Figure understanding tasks
===

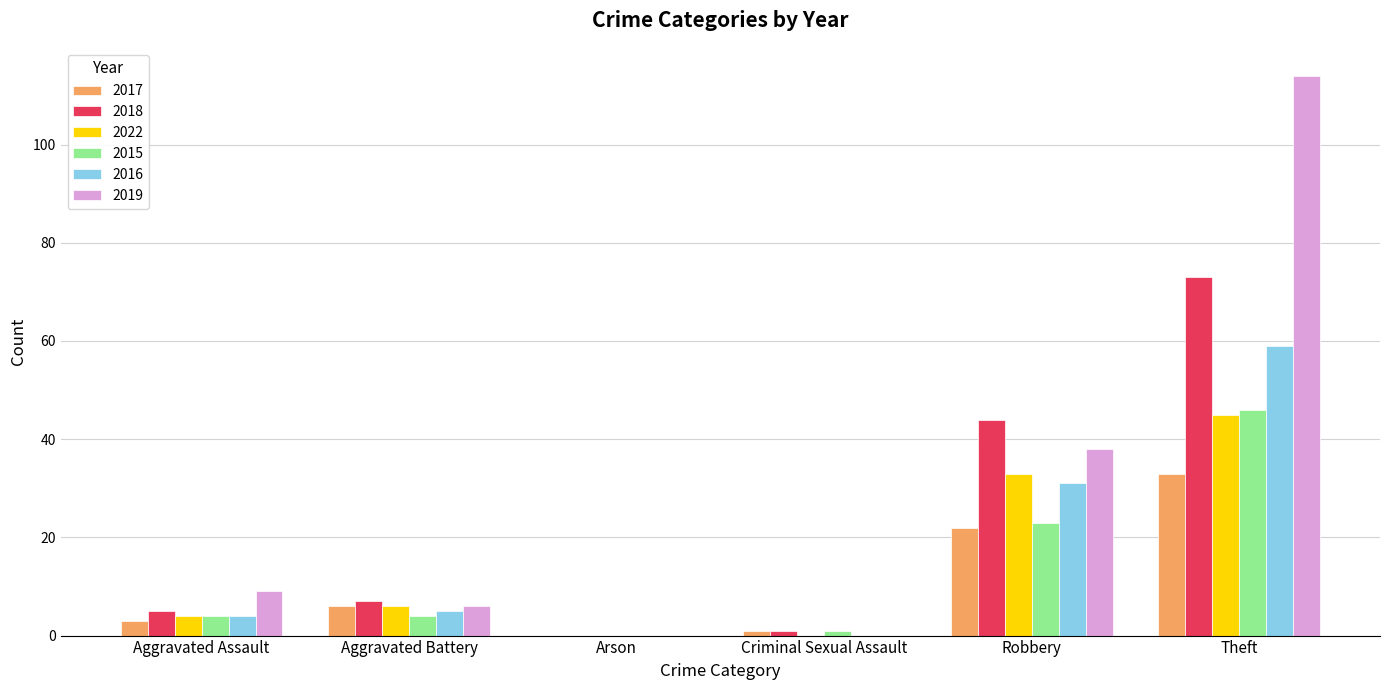

What is the difference between the 2019 values at Arson and Aggravated Battery?

6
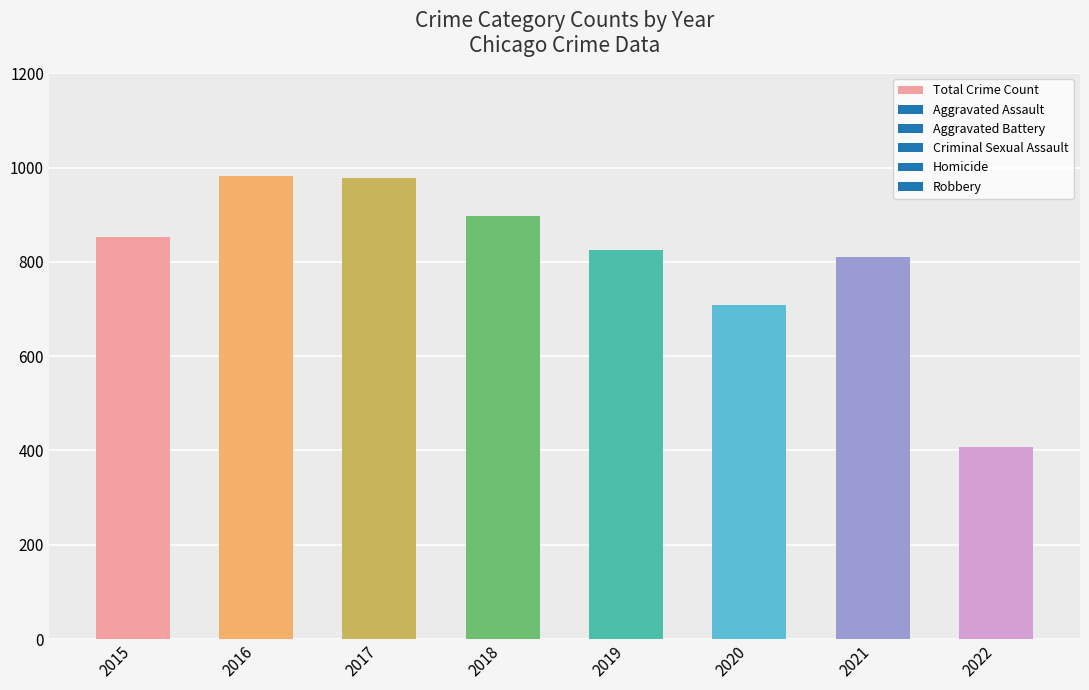

Does the chart contain stacked bars?

No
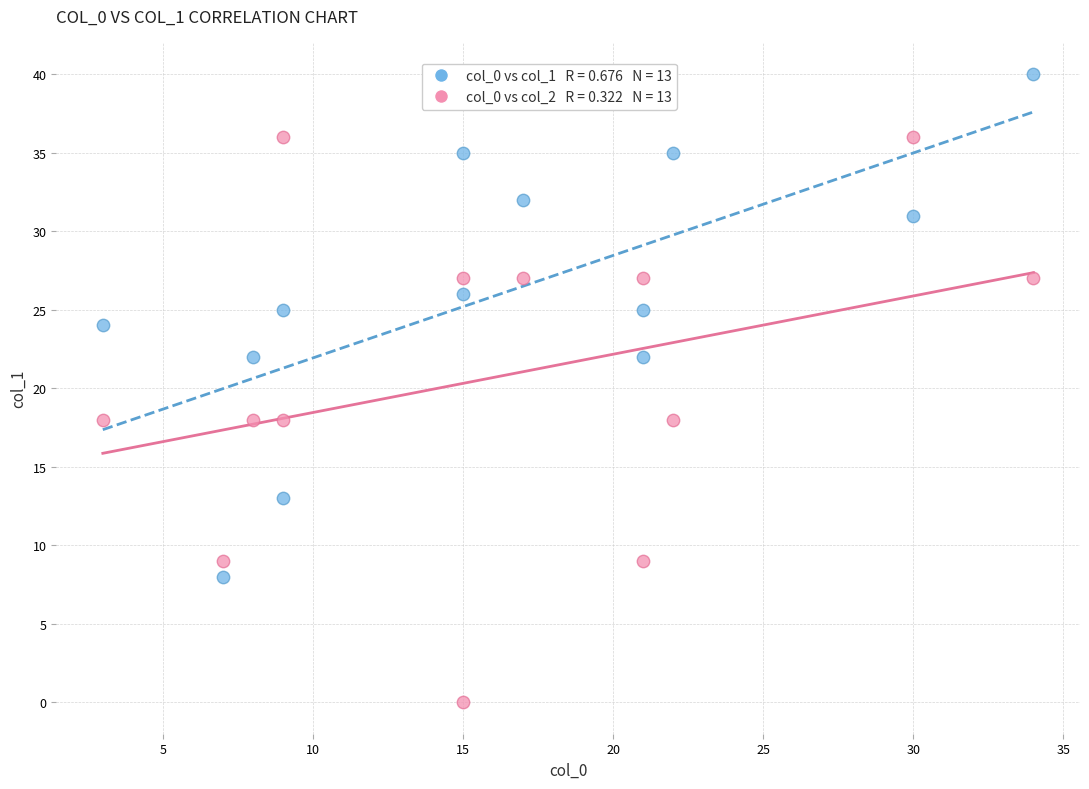

Across all data points, what is the range of Y values (max minus min)?

40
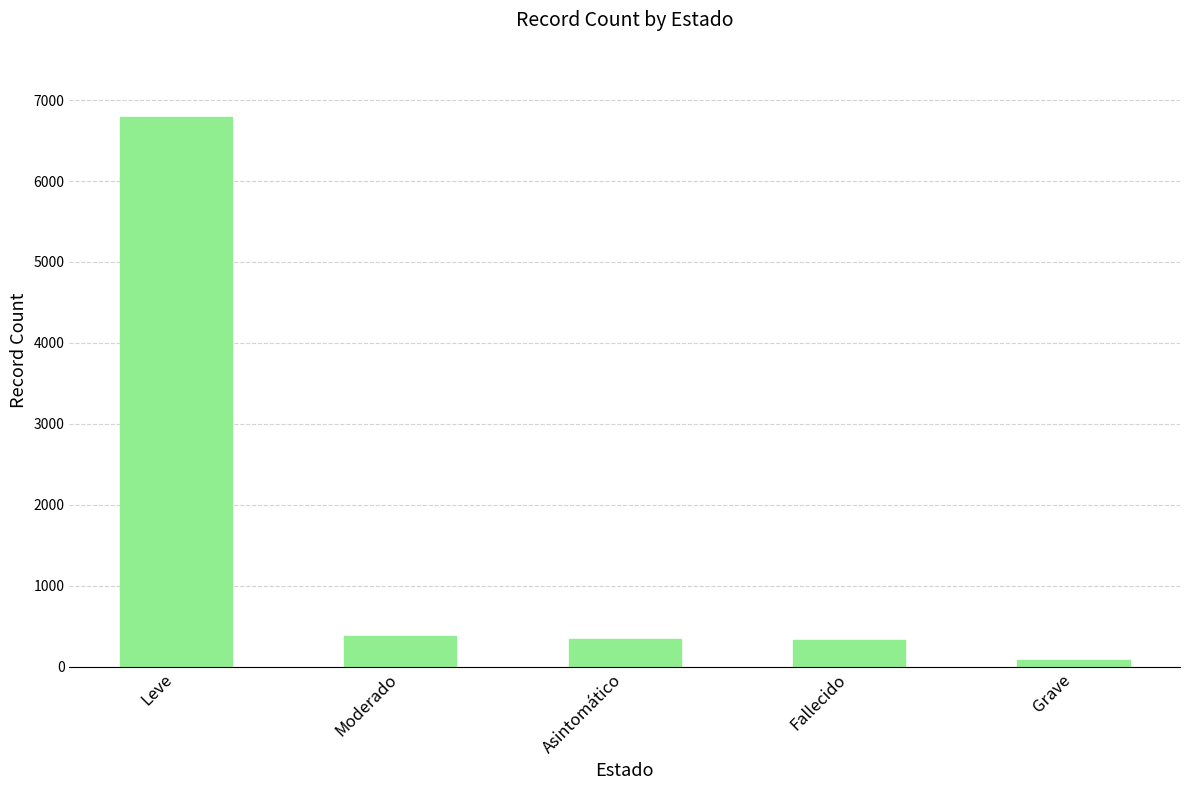

The chart shows a value of 11833 at Leve. True or false?

False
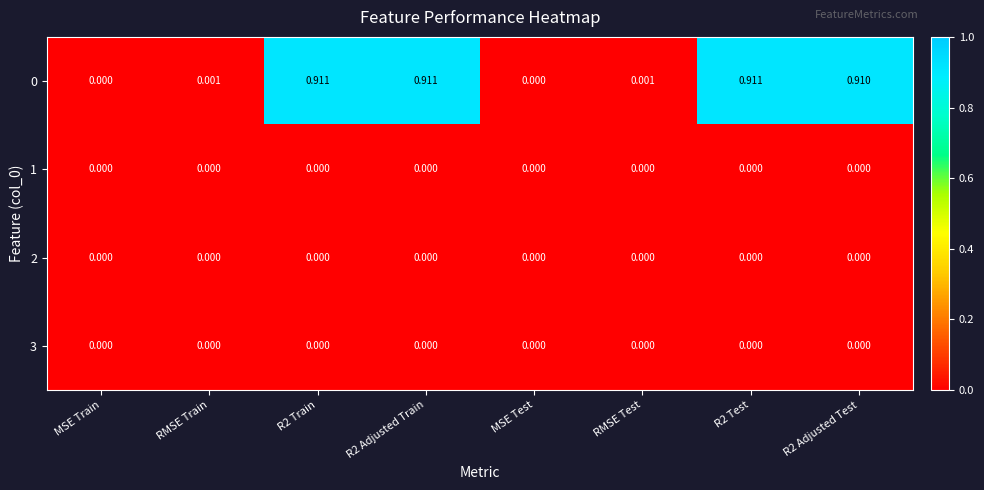

How many distinct data groups are displayed?

4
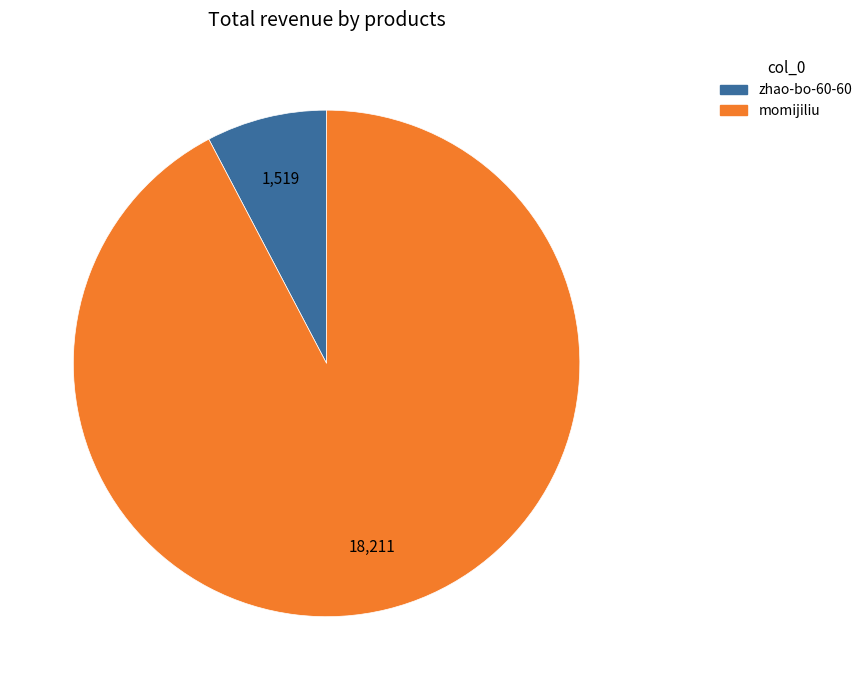

What is the majority slice?

momijiliu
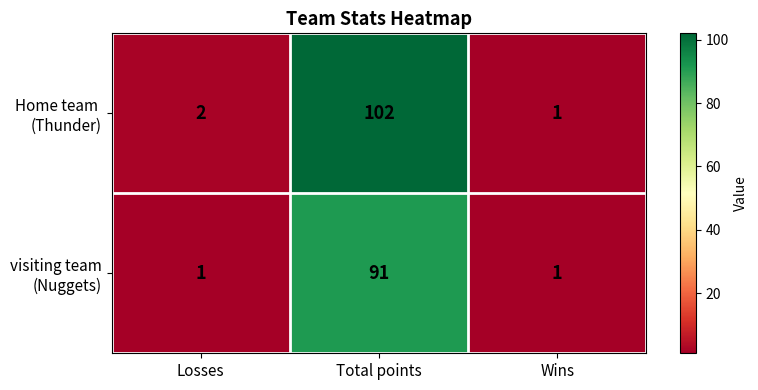

At which category is the sum across all series the highest?

Total points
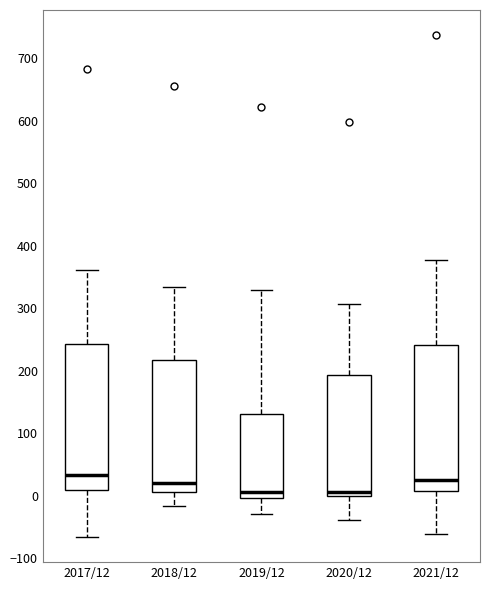

Reading left to right, read every box against the y-axis: the position of its median line, the range the box covers, and the ends of its whiskers. The values are not printed on the chart, so give them approximately, as read against the axis.

2017/12: median 30, box 10 to 240, whiskers -70 to 360
2018/12: median 20, box 10 to 220, whiskers -20 to 330
2019/12: median 10, box 0 to 130, whiskers -30 to 330
2020/12: median 10, box 0 to 190, whiskers -40 to 310
2021/12: median 30, box 10 to 240, whiskers -60 to 380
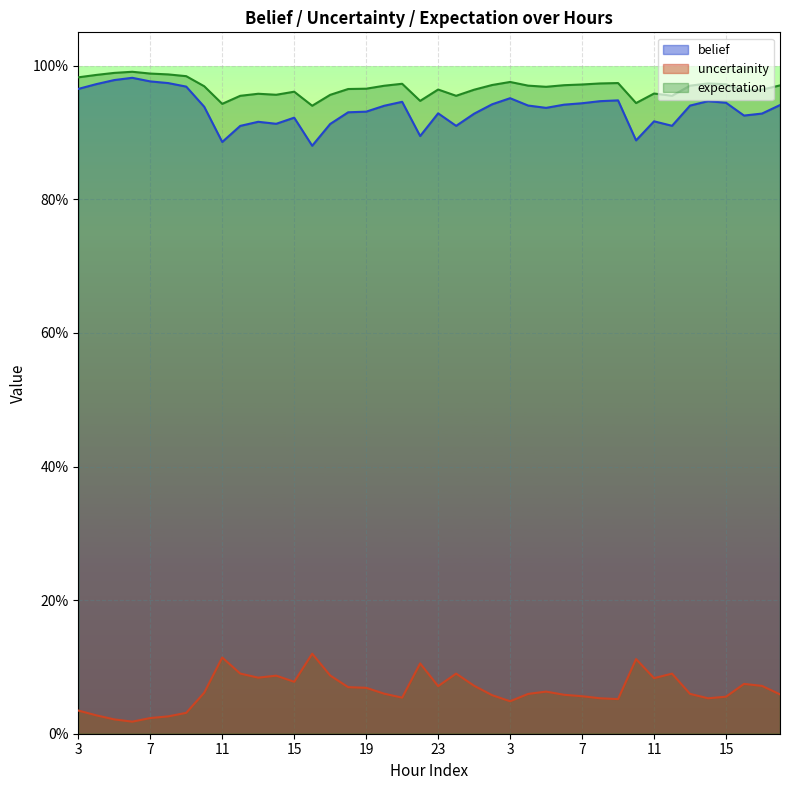

At which category is the sum across all series the highest?

6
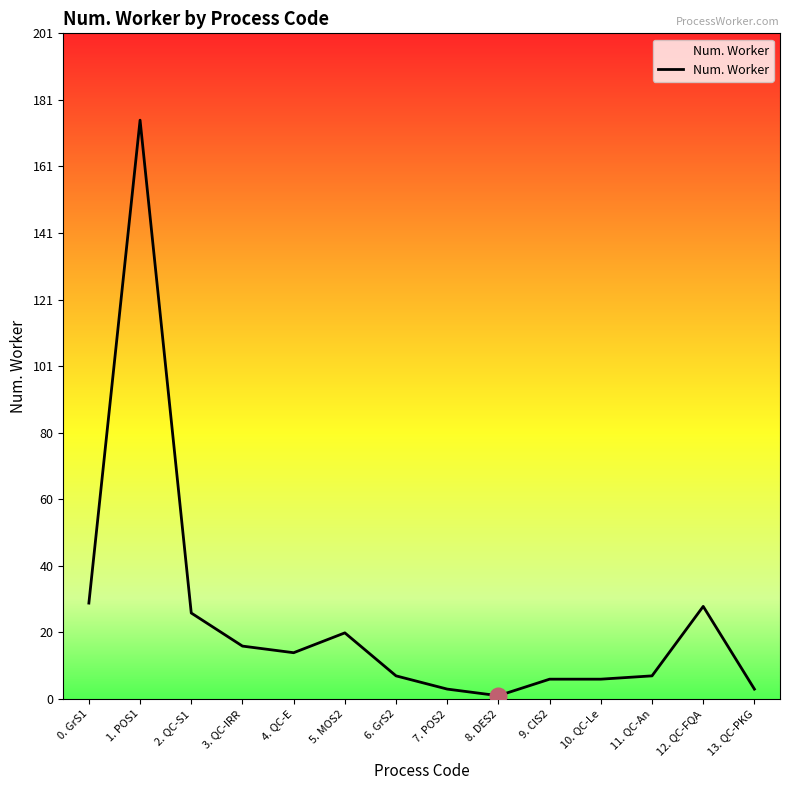

The chart shows a value of 3 at 7. POS2. True or false?

True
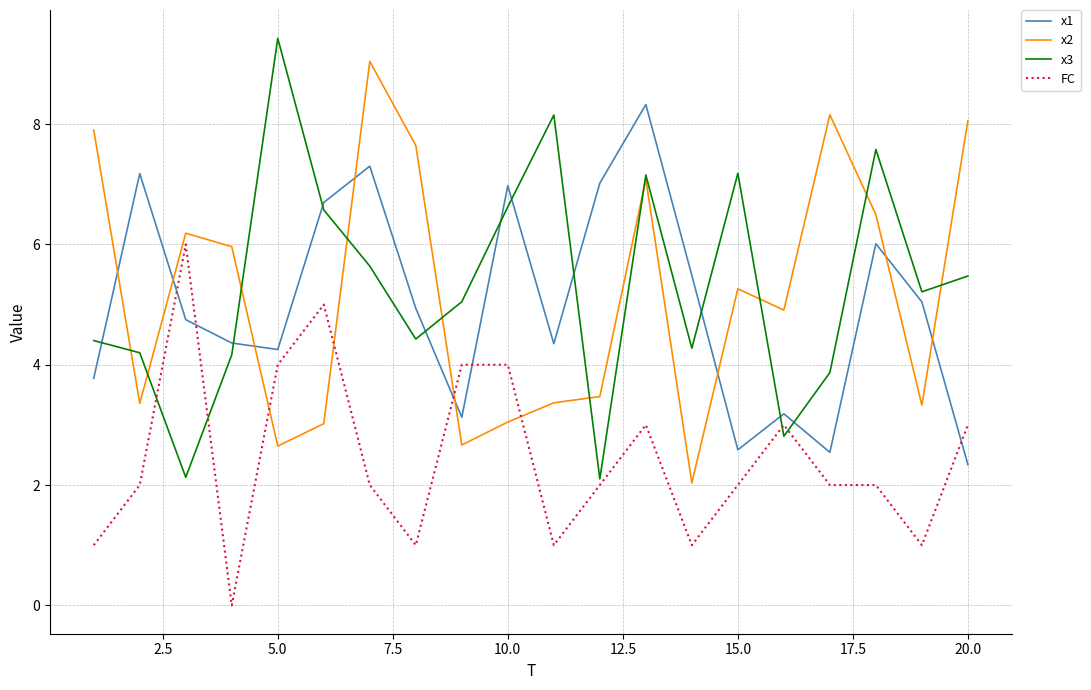

Which series has the largest total across all categories?

x3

===

* [WORK INSTRUCTION]: Give all the records again with "True or false" swapped for "Correct or incorrect" and every other word left unchanged. Leave the pictures out.

* [SOLUTION FOR THIS EXERCISE]:
What is the difference between the 2019 values at Arson and Aggravated Battery?

6

Does the chart contain stacked bars?

No

Across all data points, what is the range of Y values (max minus min)?

40

The chart shows a value of 11833 at Leve. Correct or incorrect?

False

How many distinct data groups are displayed?

4

What is the majority slice?

momijiliu

At which category is the sum across all series the highest?

Total points

Reading left to right, read every box against the y-axis: the position of its median line, the range the box covers, and the ends of its whiskers. The values are not printed on the chart, so give them approximately, as read against the axis.

2017/12: median 30, box 10 to 240, whiskers -70 to 360
2018/12: median 20, box 10 to 220, whiskers -20 to 330
2019/12: median 10, box 0 to 130, whiskers -30 to 330
2020/12: median 10, box 0 to 190, whiskers -40 to 310
2021/12: median 30, box 10 to 240, whiskers -60 to 380

At which category is the sum across all series the highest?

6

The chart shows a value of 3 at 7. POS2. Correct or incorrect?

True

Which series has the largest total across all categories?

x3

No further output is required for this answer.